> WHAT THE EXERCISE ASKS
Where a line of the data holds the word "batterij", copy that line.

Dataset entries
Segment Open
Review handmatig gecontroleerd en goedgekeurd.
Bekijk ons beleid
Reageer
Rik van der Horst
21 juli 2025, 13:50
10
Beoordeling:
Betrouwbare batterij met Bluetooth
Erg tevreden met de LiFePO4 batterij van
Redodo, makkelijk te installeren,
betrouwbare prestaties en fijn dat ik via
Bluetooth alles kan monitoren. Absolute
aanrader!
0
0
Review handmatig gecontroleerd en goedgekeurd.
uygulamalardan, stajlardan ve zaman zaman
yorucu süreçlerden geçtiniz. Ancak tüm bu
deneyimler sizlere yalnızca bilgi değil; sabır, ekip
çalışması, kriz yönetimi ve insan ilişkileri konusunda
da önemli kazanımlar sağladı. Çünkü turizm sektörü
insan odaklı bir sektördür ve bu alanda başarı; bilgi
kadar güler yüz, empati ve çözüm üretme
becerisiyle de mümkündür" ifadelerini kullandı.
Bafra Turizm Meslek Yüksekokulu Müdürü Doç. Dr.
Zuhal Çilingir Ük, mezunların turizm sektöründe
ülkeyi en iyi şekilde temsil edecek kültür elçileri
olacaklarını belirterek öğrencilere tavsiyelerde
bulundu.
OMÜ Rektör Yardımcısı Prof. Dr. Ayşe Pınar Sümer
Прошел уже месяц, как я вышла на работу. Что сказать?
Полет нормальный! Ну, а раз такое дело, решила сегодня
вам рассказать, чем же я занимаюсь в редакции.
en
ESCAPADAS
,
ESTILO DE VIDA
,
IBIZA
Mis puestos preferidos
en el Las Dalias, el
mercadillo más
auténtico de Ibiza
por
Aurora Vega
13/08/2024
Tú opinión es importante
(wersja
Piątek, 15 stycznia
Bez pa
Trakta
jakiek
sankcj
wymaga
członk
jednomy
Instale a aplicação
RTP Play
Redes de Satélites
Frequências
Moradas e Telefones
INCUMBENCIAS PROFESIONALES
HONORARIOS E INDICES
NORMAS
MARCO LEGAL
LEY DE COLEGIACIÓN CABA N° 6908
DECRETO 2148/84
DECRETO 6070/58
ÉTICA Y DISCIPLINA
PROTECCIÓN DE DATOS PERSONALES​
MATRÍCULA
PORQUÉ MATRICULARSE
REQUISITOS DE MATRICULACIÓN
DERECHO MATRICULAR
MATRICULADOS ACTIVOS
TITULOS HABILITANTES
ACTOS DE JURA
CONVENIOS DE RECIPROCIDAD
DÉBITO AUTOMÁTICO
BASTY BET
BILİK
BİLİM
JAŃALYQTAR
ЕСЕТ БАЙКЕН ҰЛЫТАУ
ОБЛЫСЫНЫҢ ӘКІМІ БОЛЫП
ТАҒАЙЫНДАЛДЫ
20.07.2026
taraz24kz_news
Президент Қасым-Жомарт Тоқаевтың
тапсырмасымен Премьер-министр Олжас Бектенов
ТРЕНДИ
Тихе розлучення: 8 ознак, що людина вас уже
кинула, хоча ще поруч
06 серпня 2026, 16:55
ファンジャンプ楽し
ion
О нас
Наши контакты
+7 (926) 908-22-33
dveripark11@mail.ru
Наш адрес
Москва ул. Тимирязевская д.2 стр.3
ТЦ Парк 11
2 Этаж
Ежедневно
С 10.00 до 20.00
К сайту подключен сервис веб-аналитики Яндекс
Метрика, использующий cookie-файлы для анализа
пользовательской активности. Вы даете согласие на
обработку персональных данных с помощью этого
Segment Closed
> YOUR SOLUTION
Betrouwbare batterij met Bluetooth
Erg tevreden met de LiFePO4 batterij van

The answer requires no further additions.